High-level security conference seeks to break ‘threat networks’
Guyana is hosting this year’s Caribbean Nations Security Conference (CANSEC) during which top military officers from 16 nations will meet to intensify collaborative efforts with the aim of dismantling the “threat network” created by extremists groups.
The regional security seminar is sponsored by the United States’ Southern Command (SOUTHCOM) and provides a platform for dialogue among chiefs of defence and public security ministers aimed at examining threats to Caribbean
stability and improving regional security cooperation.
Speaking at the opening ceremony of the two-day conference, Chief of SOUTHCOM, Admiral Kurt Tidd, noted that while regional and global threats have evolved, at the same time, security cooperation has grown to bind nations globally.
“This network was born of sustained engagements that emphasise collective action and cooperative solutions. It is built upon the foundation of information sharing. It is inclusive and principled, binding together like-minded nations who
share common values and a commitment to work together. Throughout the years, those values and shared commitment have been the common thread linking all of our initiatives, programmes, training, exercises, and operations,” he stated.
According to Admiral Tidd, collective investments made by the partners have made the hemisphere more secure with improved coordination at the strategic, operational, and tactical levels.
The SOUTHCOM Head pointed out that while the untapped potential of the threat network was tremendous, greater integration and linkages could have all sorts of cross-cutting effects. On this note, he called on the participants to work together to
further address the most pressing security challenges facing the Region today.
“By aligning our security efforts with the work being done by our civilian agencies and NGOs, we not only improve community resiliency and extend governance where it’s needed most, we help deny criminal networks sanctuary and freedom of movement. By integrating and sequencing our respective operations and activities, we can sustain pressure against illicit networks… And aggregate the impact of individual mitigation and preparedness efforts,” Tidd stated.
The two-day conference is being held at the Marriott Hotel under the theme: “Unifying Regional Action to Counter Trans-regional and Transnational Threat Networks”.
Brigadier Patrick West, Chief-of-Staff of the Guyana Defence Force (GDF), which is the co-host of the CANSEC, outlined that the threats posed by organised networks and increasing funding of illicit trades and illegal activities need to be dealt with collectively with support from partners within and beyond the Atlantic.

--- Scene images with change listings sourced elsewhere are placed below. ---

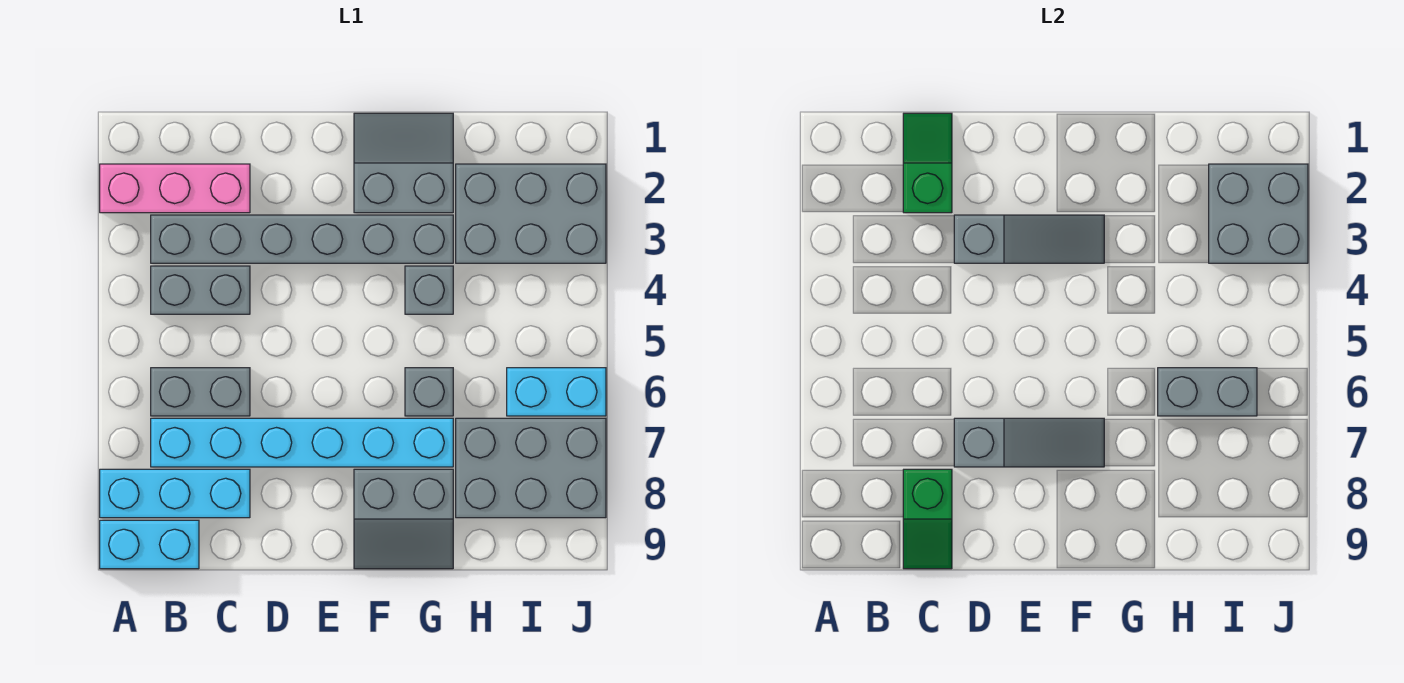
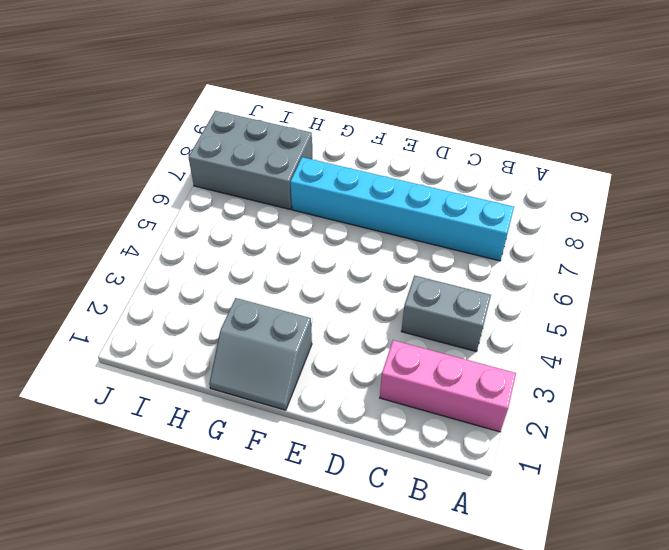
none -> cyan 1x3 brick [100,469,250,518]
none -> cyan 1x2 brick [100,520,199,569]
none -> grey 1x6 brick [151,215,453,263]

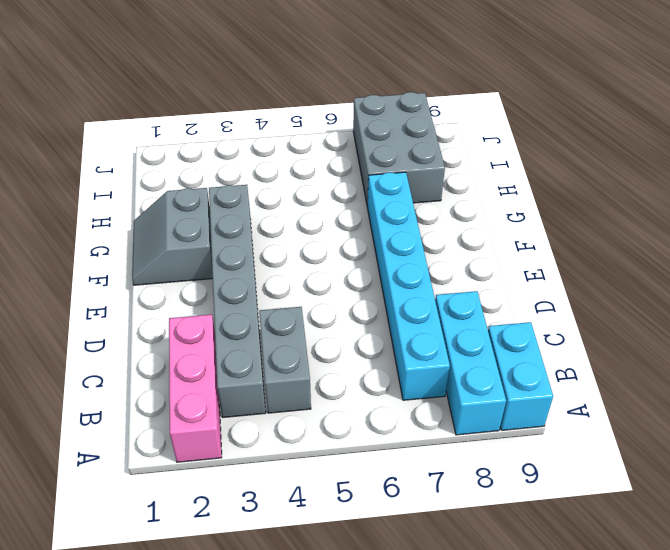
none -> grey 1x2 brick [151,368,250,416]
none -> grey 2x2 slope [354,469,453,569]
none -> grey 1x1 brick [405,266,453,314]

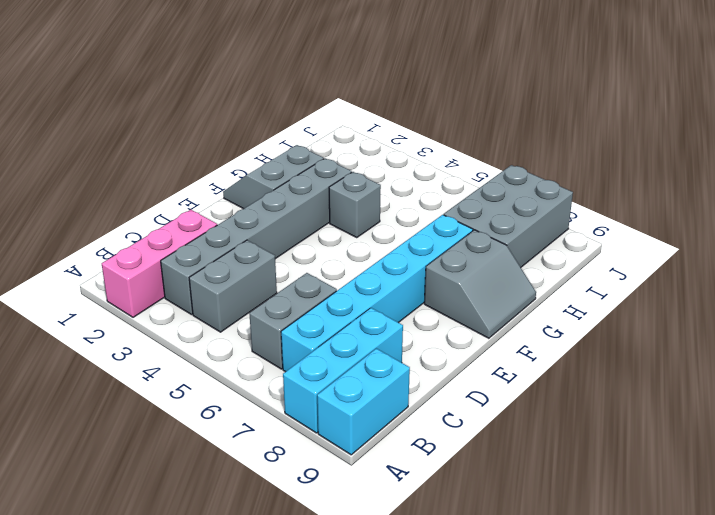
none -> grey 1x1 brick [405,368,453,416]
none -> grey 2x3 brick [456,164,606,263]
none -> cyan 1x2 brick [507,368,606,416]

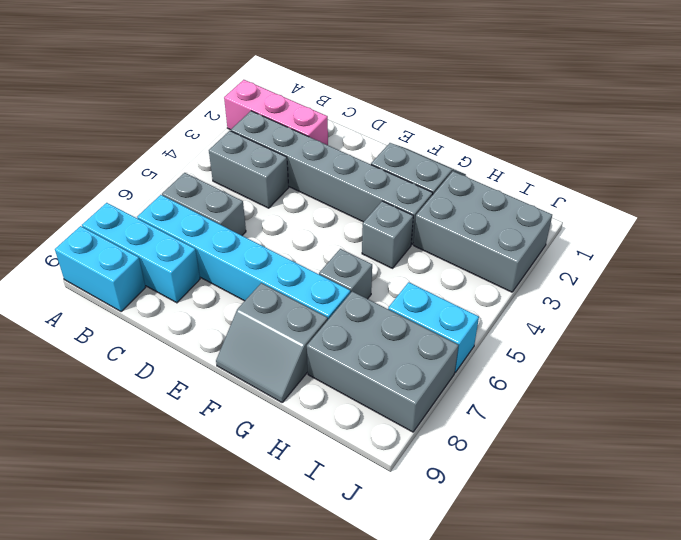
none -> green 1x2 slope [903,113,952,213]
none -> green 1x2 slope [903,469,952,569]
none -> grey 1x3 slope [954,215,1104,263]

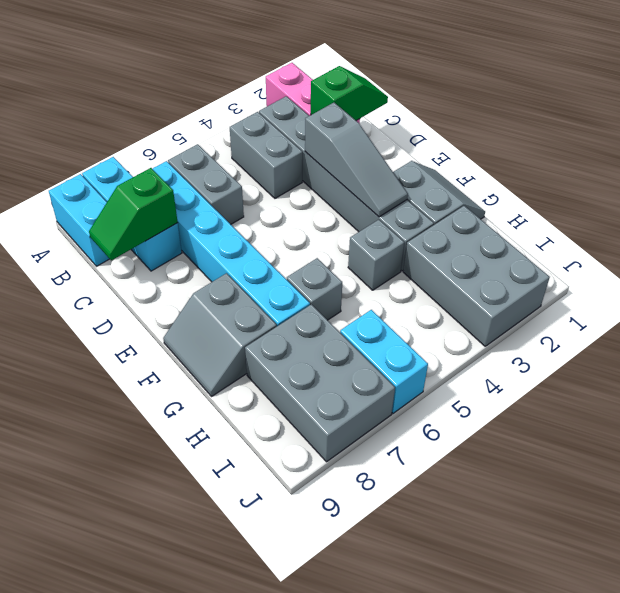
none -> grey 1x3 slope [954,418,1104,467]
none -> grey 1x2 brick [1158,368,1257,416]
none -> grey 2x2 brick [1209,164,1308,263]

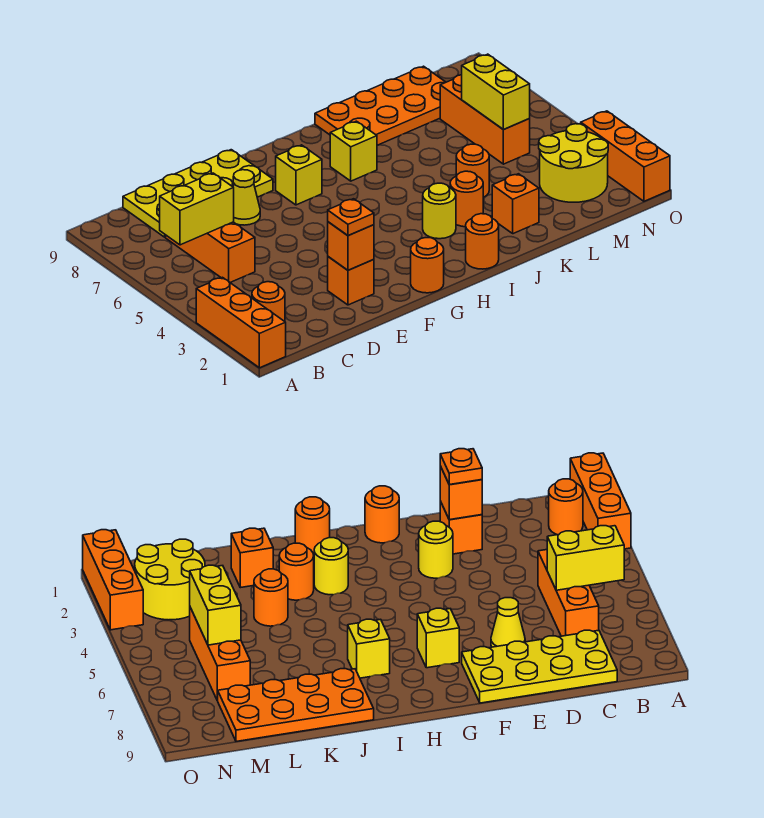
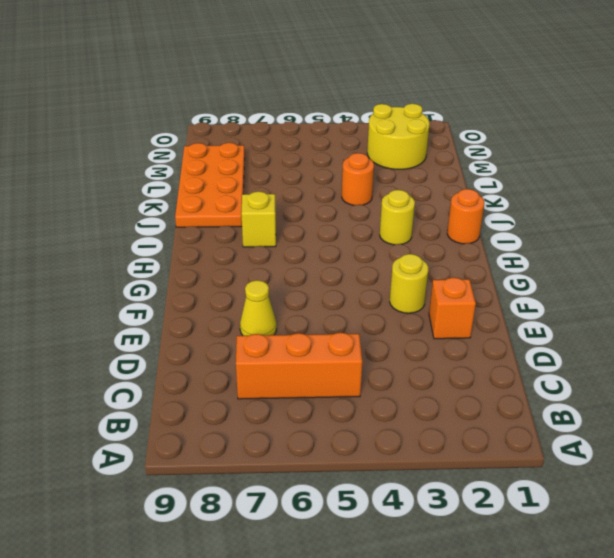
none -> orange 1x3 brick [196,277,286,368]
none -> orange 1x1 round brick [252,282,285,321]
none -> yellow 2x4 plate [123,150,273,237]

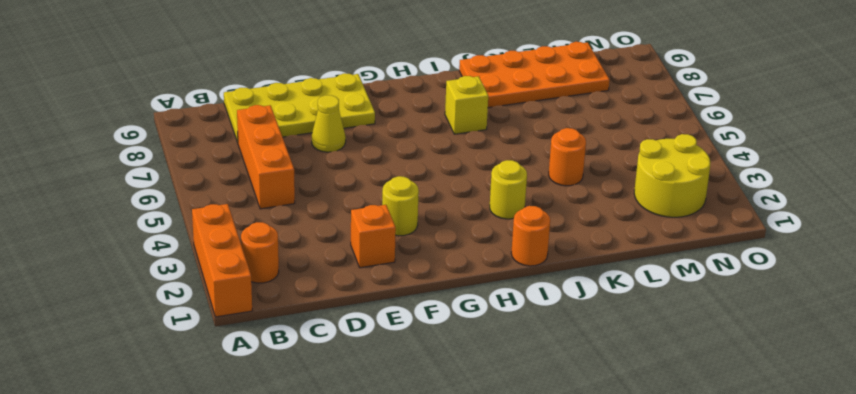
none -> orange 1x1 round brick [411,238,444,293]
none -> yellow 1x1 brick [276,145,322,205]
none -> orange 1x1 round brick [450,171,483,227]

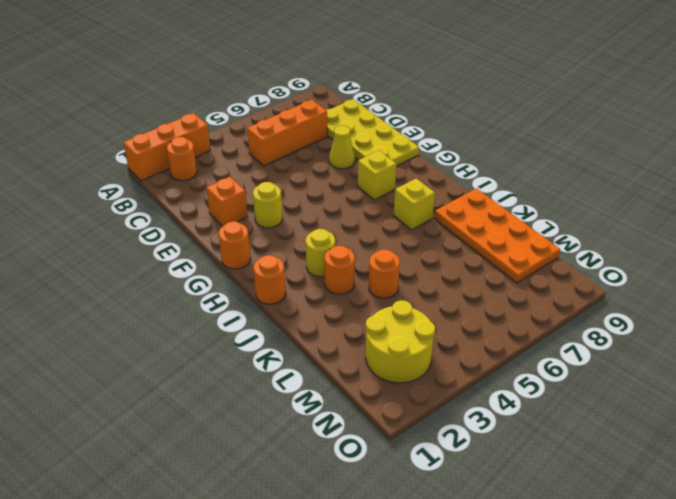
none -> orange 1x1 brick [492,174,539,234]
none -> orange 1x3 brick [440,75,530,164]
none -> orange 1x3 brick [581,111,670,201]

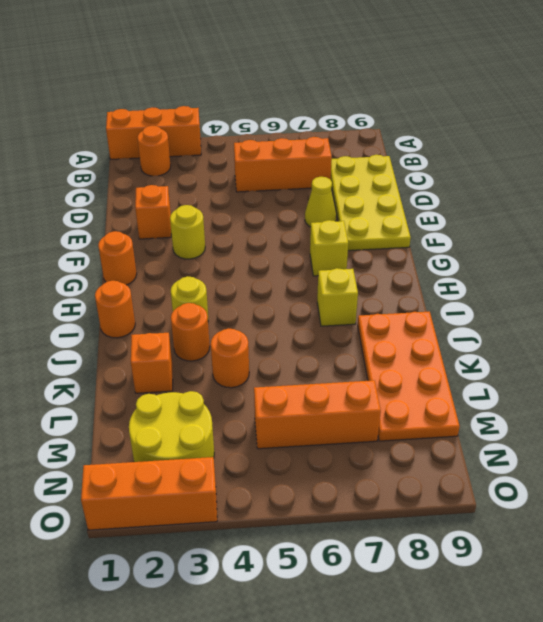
none -> yellow 1x2 brick [160,173,234,245]
none -> orange 1x1 brick [328,222,374,270]
none -> yellow 1x2 brick [462,54,530,130]

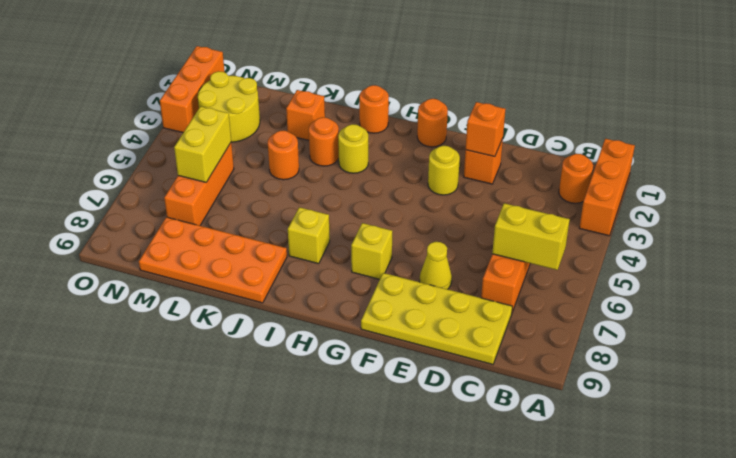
none -> orange 1x1 plate [328,199,374,236]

Brigadier West posited that the presence of major partner nations at the conference was testimony of a commitment to build capacity in the Region to counter these threats, especially since its vulnerability can create a gateway for illegal activities.
Moreover, the Chief-of-Staff outlined that global connectivity has also created conditions for dependence and inter-dependency on cyber space.
“The Region has experienced and continues to be challenged by increasing threats of cyber-crime. The security forces are, in many instances, way behind the perpetrators of these crimes and we need now more than ever to be able to be in step with or ahead of this new level of technological challenge within the Region. As their network grows, ours must grow stronger. As they find ways to exploit security weakness, we must strengthen our bonds,” he asserted.
According to Brigadier West, the security forces, along with concerned partners, must seek to find new initiatives to deal with the various emerging challenges and find ways to break their linkages.
Meanwhile, delivering brief remarks, Prime Minister Moses Nagamootoo, emphasised on the importance of cooperation in tackling the various threats facing the Region.
He noted that such support has created a counter-network with participating nations partnering to share information and resources to tackle trans-regional and transnational crimes – something which Guyana has benefited from.
In fact, the Prime Minister noted that through such networking, local law enforcement has successfully undertaken major interceptions in areas such as narco-trafficking, corruption and even piracy.
This is the 16th Caribbean Nations Security Conference, and Guyana is the first South American nation to host the forum.
In addition to Guyana and the US, participants from: Antigua and Barbuda, The Bahamas, Barbados, Belize, Dominica, the Dominican Republic, Grenada, Haiti, Jamaica, St Kitts and Nevis, St Lucia, St Vincent and the Grenadines, Suriname, and Trinidad and Tobago are taking part in the conference with representatives from Brazil, Canada, France, Mexico, the Netherlands, Spain, and the United Kingdom as observers.
Among the regional organisations also attending the forum are: Caribbean Community (Caricom); Caribbean Disaster Emergency Management Agency (CDEMA); Regional Security System (RSS) and the Inter-American Development Bank (IDB).